O cenário preocupa especialmente pelas dimensões alcançadas pelo episódio anterior, que obrigou a reforçar o dispositivo de segurança na cidade autônoma e provocou uma resposta política e diplomática que já transcende as relações entre Espanha e Marrocos.

Castillejos, sob o foco

A informação de Corriere coloca também o foco em Castillejos, a localidade marroquina situada em frente a Ceuta e separada da cidade autônoma por poucos quilômetros.

Segundo o suposto relatório de inteligência ao qual teria tido acesso o diário italiano, Castillejos tem sido objeto no passado de operações antiterroristas conjuntas entre Espanha e Marrocos dirigidas contra redes jihadistas transfronteiriças. 

A referência é relevante para os serviços de segurança porque a proximidade geográfica entre Castillejos e Ceuta torna qualquer evolução da situação na zona em um assunto de interesse direto para a Espanha.

Neste contexto, a preocupação italiana não se limitaria ao controle dos movimentos migratórios. A análise citada por Corriere contempla também a possibilidade de que a pressão sobre a fronteira seja aproveitada por redes radicais para captar ou influenciar pessoas vulneráveis.

Um dispositivo de segurança reforçado

A informação vincula essa preocupação com o amplo dispositivo de segurança desplegado diante da possibilidade de um novo assalto.

Segundo o jornal italiano, o Governo de Pedro Sánchez concederia uma elevada credibilidade à possibilidade de uma nova entrada massiva no 15 de agosto. Daí que tenha sido reforçado o dispositivo com o deslocamento das fragatas da Armada Santa María e Navarra, além de cerca de 2.000 militares e um aumento de efetivos da Guarda Civil e da Polícia Nacional, sempre segundo a informação recolhida por El Debate. 

O desdobramento supõe uma resposta excepcional diante do temor de que volte a ocorrer uma pressão sobre a fronteira de magnitudes similares à registrada no Tarajal.

A dimensão militar se soma assim à policial e à vigilância dos serviços de inteligência, em um momento em que o Governo mantém aberta a coordenação com Marrocos para evitar uma nova entrada massiva.

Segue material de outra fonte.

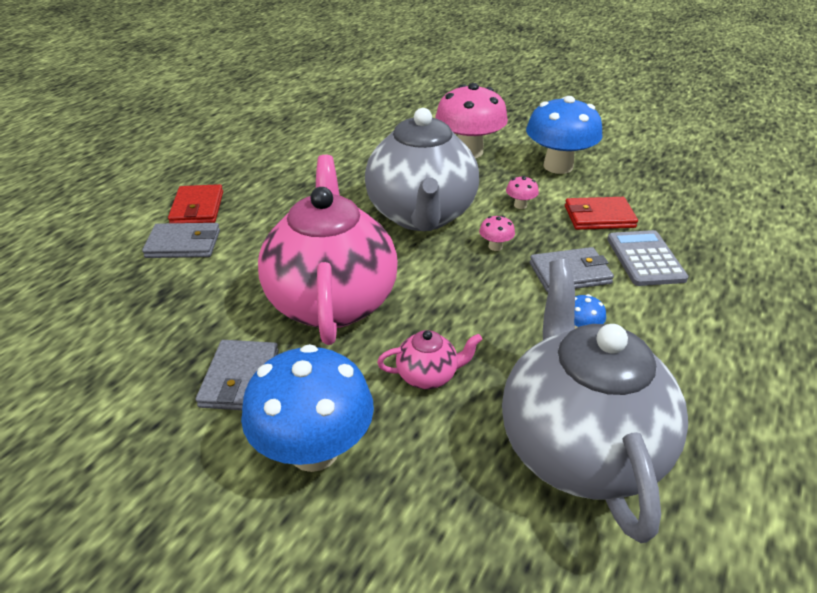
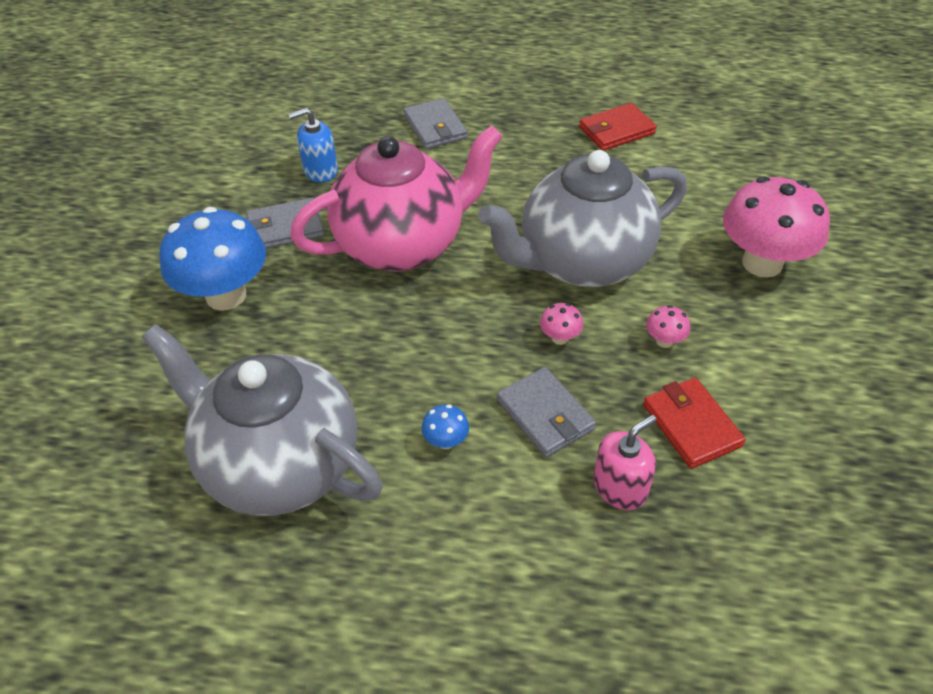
camera: 70 degrees right, 10 degrees up
red wallet [168,184,223,223] -> red wallet moved to [579,103,657,151]
pink teapot [377,330,482,389] -> none
grey teapot [502,259,688,543] -> grey teapot turned 120 degrees counterclockwise [141,324,382,516]
blue mushroom [526,96,603,174] -> none
grey calculator [607,230,689,286] -> pink soap dispenser [593,415,656,510]
none -> blue soap dispenser [289,108,338,183]

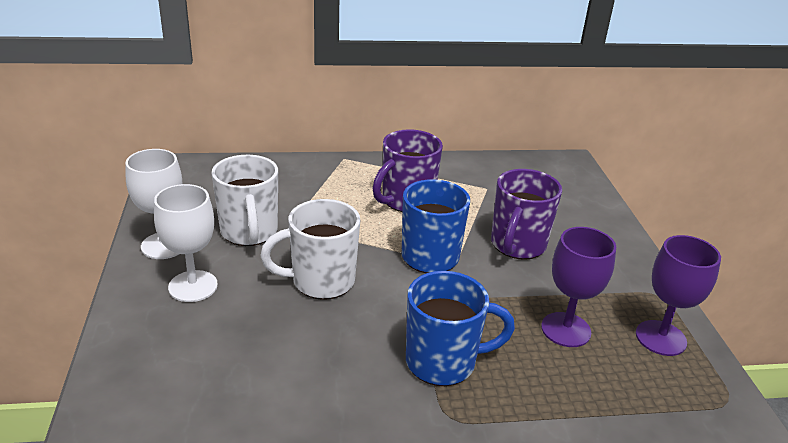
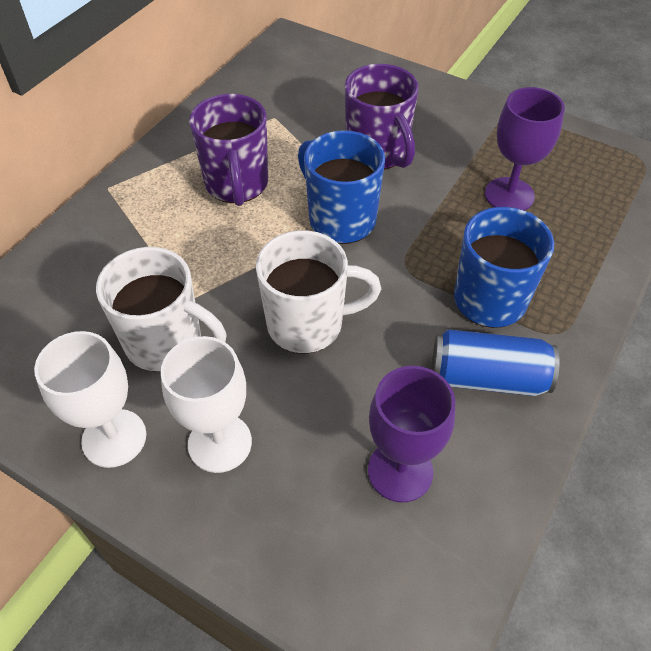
camera: 50 degrees left, 20 degrees up
white mug [260,199,360,300] -> white mug turned 120 degrees counterclockwise [256,230,381,354]
purple goblet [636,235,721,356] -> purple goblet moved to [368,366,455,503]
none -> blue can [432,329,560,396]

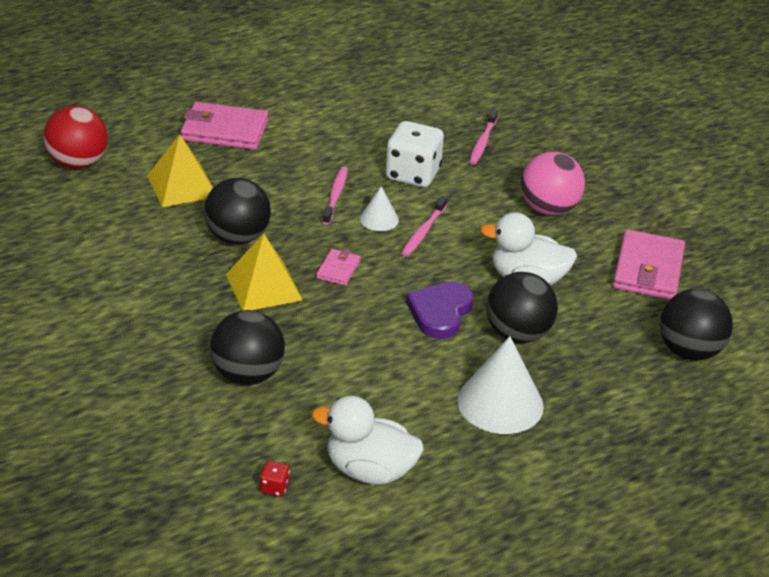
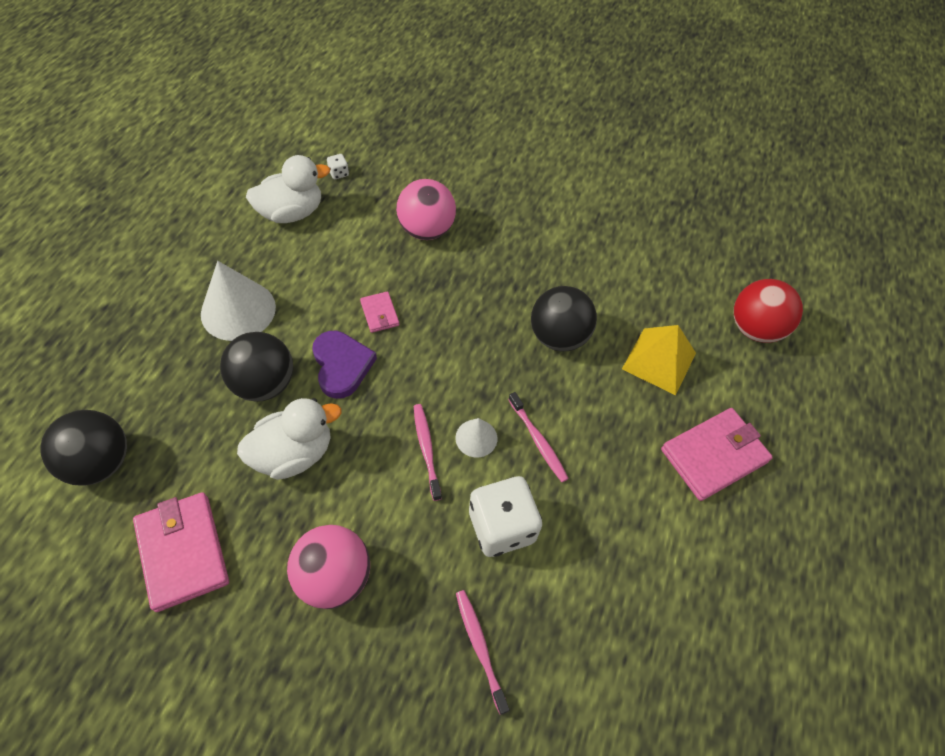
camera: 140 degrees right, 20 degrees up
black ball [210,310,285,385] -> pink ball [396,179,456,240]
yellow pyramid [226,234,302,310] -> none
red dice [260,461,290,497] -> white dice [327,154,349,179]
pink wallet [316,249,361,286] -> pink wallet moved to [360,291,399,333]

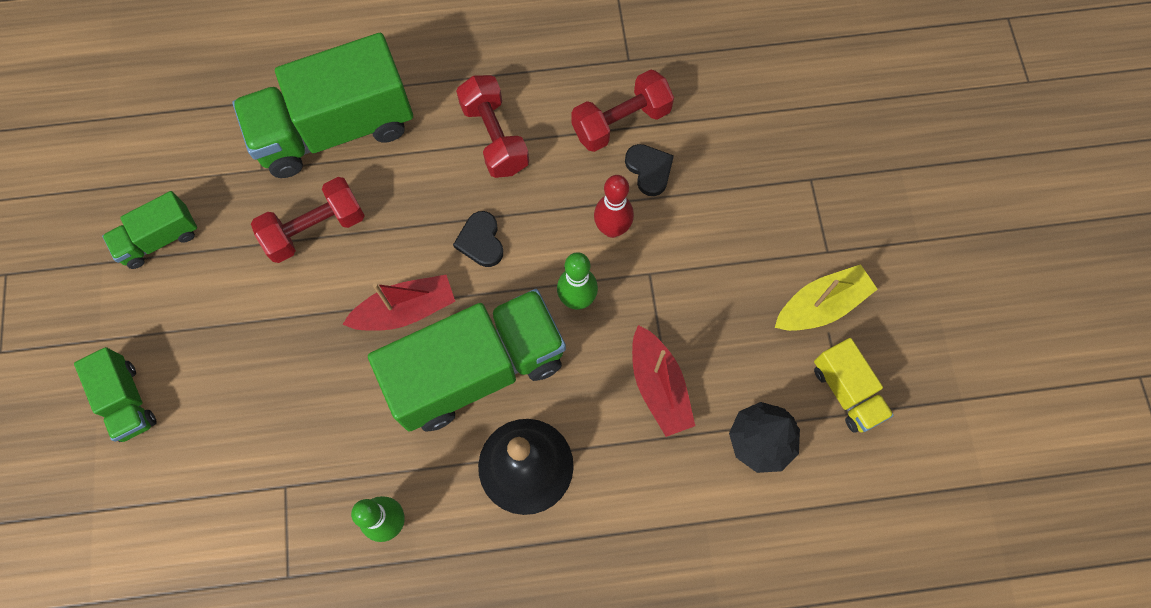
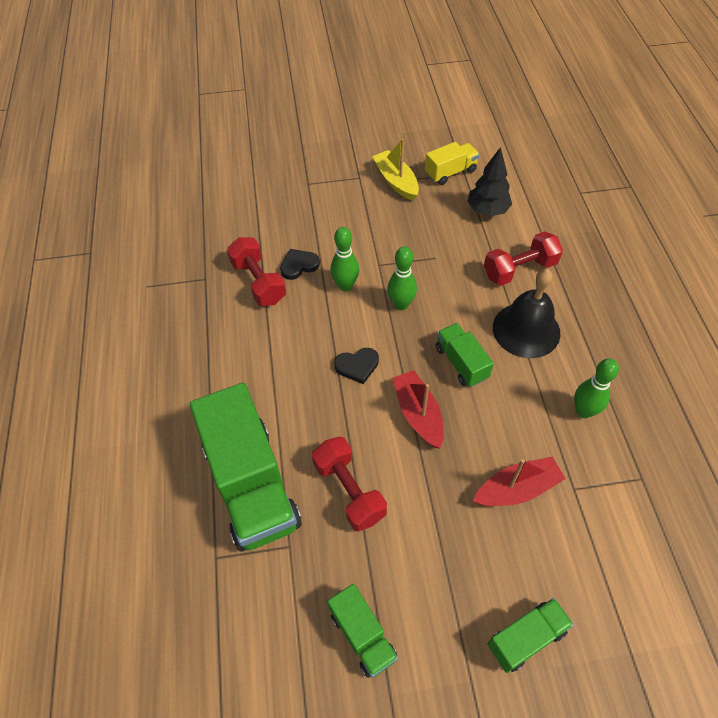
camera: 90 degrees left, 15 degrees down
green truck [368,289,566,432] -> green truck [436,323,494,387], size x0.49
red dumbbell [456,75,529,178] -> red dumbbell moved to [484,231,563,286]
red bowling pin [594,175,634,238] -> green bowling pin [330,227,359,291]
red boat [632,325,695,437] -> red boat moved to [473,456,566,506]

Itália eleva a crise ao terreno da segurança europeia

A informação também ajuda a contextualizar a decisão adotada pelo Governo de Giorgia Meloni de suspender temporariamente a livre circulação com a Espanha.

Segundo Corriere della Sera, o temor a um aumento da atividade de redes jihadistas após a crise de Ceuta teria sido um dos elementos que contribuíram para a decisão italiana de estabelecer controles fronteiriços com a Espanha, inicialmente até o 15 de agosto

A medida abriu uma crise diplomática entre Madrid e Roma e levou o Governo espanhol a responder com controles aos viajantes provenientes da Itália.

O conflito deixa assim de ser exclusivamente bilateral entre Espanha e Marrocos. A situação de Ceuta começou a ter consequências dentro da própria União Europeia e, em particular, na relação entre dois países membros do espaço Schengen.

A informação acrescenta, portanto, uma nova camada a uma crise que já provocou um extraordinário desdobramento das Forças e Corpos de Segurança, uma resposta militar na cidade autônoma, um enfrentamento diplomático entre Espanha e Itália e a vigilância diante de um possível novo intento de entrada massiva no dia 15 de agosto.